▸ Brano fornito
+ + + + +

Skipass gratuito a bimbi vaccinati scatena odio no vax, il gestore: “Scioccato, perso il senso della misura”
Massimo Fossati (Piani di Bobbio-Valtorta): “C’è chi si è limitato a sperare che il sole facesse sciogliere la neve e chi mi ha augurato di finire in terapia intensiva, solo perché regaliamo un biglietto”
Piani di Bobbio. “Assolutamente no, non me l’aspettavo. Anzi, sono rimasto scioccato da quanto ho letto. Stiamo davvero perdendo il senso della misura”. A parlare è Massimo Fossati, amministratore delegato di Itb (Imprese turistiche barziesi) la società che gestisce le piste da sci ai Piani di Bobbio, frequentati anche da moltissimi bergamaschi.

+ + + + +

▸ Dati grezzi
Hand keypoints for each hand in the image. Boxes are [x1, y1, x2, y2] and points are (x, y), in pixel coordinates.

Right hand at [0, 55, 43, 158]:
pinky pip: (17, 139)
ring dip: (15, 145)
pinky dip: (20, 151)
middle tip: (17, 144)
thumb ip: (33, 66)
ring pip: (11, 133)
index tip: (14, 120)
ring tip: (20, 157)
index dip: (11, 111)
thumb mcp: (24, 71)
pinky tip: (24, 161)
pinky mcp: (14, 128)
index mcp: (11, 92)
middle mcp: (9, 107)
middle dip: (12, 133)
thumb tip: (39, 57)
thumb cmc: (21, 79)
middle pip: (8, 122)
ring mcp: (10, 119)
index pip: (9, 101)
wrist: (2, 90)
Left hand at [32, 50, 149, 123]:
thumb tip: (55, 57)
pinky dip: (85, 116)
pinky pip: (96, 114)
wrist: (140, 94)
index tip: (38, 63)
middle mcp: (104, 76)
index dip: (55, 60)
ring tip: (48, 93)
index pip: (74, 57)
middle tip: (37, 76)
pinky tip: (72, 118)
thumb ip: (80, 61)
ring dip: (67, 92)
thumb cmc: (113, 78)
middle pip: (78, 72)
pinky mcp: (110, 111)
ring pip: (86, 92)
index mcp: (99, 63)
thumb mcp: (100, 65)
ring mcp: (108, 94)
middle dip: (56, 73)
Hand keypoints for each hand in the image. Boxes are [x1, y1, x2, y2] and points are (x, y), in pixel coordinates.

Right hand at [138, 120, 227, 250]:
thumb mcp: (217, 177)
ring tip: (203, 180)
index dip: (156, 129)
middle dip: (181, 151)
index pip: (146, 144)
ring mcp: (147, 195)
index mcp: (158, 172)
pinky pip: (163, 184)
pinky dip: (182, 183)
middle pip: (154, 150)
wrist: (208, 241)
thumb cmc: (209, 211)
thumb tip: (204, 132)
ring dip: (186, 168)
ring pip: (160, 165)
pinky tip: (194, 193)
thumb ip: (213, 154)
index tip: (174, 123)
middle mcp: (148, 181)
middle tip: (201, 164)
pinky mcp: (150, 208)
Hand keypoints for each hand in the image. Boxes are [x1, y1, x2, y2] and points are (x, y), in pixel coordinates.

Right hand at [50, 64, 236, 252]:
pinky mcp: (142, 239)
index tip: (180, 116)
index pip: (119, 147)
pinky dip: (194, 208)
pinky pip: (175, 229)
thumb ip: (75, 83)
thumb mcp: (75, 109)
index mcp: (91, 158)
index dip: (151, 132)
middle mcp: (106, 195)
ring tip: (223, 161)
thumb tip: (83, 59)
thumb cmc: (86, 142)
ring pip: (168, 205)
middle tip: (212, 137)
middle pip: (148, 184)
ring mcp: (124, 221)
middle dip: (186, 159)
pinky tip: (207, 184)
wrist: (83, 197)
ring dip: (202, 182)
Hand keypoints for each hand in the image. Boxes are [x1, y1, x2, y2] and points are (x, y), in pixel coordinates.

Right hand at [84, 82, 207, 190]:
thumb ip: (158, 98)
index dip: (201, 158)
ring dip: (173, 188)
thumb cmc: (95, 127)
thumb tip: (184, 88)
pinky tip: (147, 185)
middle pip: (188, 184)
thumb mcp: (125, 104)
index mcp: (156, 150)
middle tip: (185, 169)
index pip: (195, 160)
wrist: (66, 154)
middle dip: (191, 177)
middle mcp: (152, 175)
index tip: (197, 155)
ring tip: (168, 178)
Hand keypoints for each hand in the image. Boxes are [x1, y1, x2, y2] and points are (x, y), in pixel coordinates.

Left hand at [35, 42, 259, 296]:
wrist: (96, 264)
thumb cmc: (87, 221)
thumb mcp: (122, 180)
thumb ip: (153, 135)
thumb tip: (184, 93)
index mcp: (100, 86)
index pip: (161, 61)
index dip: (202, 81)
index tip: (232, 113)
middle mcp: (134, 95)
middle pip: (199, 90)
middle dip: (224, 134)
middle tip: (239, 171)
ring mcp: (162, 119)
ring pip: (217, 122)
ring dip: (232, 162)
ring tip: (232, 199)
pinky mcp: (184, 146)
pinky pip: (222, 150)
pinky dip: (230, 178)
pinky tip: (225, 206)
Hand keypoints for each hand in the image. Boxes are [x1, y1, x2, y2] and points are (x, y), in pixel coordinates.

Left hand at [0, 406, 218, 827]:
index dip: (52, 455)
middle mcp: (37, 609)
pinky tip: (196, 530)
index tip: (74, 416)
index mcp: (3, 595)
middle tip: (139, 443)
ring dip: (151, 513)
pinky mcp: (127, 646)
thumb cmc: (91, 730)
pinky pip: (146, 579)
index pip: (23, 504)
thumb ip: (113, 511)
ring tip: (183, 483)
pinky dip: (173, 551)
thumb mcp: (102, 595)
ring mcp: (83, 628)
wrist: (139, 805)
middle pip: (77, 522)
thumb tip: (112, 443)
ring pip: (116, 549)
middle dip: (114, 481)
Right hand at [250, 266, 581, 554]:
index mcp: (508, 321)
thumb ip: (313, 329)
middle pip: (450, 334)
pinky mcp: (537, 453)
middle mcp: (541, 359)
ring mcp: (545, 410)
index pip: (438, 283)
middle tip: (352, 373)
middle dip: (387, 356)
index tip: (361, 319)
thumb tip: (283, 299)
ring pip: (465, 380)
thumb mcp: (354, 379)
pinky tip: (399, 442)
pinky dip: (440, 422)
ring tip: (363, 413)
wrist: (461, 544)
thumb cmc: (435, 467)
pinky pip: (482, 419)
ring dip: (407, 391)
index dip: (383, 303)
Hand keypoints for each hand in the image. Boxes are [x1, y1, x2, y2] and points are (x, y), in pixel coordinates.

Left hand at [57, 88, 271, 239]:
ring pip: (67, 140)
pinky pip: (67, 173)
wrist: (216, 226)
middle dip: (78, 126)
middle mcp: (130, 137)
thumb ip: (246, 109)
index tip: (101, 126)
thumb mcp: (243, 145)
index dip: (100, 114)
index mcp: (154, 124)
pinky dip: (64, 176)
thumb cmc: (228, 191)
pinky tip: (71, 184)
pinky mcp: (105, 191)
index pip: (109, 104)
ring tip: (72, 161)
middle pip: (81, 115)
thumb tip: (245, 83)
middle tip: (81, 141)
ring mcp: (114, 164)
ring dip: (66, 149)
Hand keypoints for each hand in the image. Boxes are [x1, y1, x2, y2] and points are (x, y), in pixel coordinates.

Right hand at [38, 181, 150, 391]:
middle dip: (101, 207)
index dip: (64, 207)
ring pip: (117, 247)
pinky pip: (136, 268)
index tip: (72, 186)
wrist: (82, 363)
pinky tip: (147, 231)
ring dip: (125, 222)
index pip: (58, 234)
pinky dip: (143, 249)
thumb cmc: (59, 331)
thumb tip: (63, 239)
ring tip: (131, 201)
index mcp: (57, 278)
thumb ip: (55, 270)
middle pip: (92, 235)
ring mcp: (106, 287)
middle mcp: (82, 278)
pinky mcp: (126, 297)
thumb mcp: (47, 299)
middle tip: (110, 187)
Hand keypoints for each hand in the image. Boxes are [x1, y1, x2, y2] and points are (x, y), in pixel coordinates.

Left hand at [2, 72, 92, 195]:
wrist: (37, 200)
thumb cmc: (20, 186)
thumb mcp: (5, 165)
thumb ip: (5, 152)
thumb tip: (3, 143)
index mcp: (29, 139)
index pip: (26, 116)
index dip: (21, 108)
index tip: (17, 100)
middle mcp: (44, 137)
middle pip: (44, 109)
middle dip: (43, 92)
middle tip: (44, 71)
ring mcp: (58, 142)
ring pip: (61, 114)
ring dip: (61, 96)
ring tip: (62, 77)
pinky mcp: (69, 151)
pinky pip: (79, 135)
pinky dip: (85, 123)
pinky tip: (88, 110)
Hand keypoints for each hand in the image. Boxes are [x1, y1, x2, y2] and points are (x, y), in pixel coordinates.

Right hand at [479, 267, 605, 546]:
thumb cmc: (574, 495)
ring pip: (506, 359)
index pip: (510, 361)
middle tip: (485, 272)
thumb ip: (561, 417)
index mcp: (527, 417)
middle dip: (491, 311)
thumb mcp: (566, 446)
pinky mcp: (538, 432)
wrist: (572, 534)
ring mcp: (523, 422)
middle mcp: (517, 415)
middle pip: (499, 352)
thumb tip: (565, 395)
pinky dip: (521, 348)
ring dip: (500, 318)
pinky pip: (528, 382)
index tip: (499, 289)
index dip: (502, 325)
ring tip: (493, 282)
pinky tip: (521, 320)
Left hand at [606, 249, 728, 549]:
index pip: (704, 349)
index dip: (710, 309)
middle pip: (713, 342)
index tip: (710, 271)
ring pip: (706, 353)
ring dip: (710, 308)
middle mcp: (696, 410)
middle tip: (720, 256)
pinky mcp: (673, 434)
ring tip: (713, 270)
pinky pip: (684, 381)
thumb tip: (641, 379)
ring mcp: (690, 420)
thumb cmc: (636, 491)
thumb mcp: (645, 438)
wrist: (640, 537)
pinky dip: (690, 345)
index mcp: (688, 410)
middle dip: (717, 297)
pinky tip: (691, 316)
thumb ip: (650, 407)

+ + + + +

▸ Attività
A – Copia dal testo sullo skipass gratuito il tratto che va da "Skipass gratuito a" fino a "da moltissimi bergamaschi.".
B – Riscrivi sotto forma di elenco puntato il paragrafo del testo sullo skipass gratuito che inizia con «Piani di Bobbio», conservandone i fatti principali.

▸ Soluzioni
A –
Skipass gratuito a bimbi vaccinati scatena odio no vax, il gestore: “Scioccato, perso il senso della misura”
Massimo Fossati (Piani di Bobbio-Valtorta): “C’è chi si è limitato a sperare che il sole facesse sciogliere la neve e chi mi ha augurato di finire in terapia intensiva, solo perché regaliamo un biglietto”
Piani di Bobbio. “Assolutamente no, non me l’aspettavo. Anzi, sono rimasto scioccato da quanto ho letto. Stiamo davvero perdendo il senso della misura”. A parlare è Massimo Fossati, amministratore delegato di Itb (Imprese turistiche barziesi) la società che gestisce le piste da sci ai Piani di Bobbio, frequentati anche da moltissimi bergamaschi.

B –
- Massimo Fossati dice di non esserselo aspettato e di essere rimasto scioccato da quanto ha letto.
- Secondo lui si sta davvero perdendo il senso della misura.
- Fossati è amministratore delegato di Itb (Imprese turistiche barziesi).
- Itb gestisce le piste da sci ai Piani di Bobbio, frequentati anche da moltissimi bergamaschi.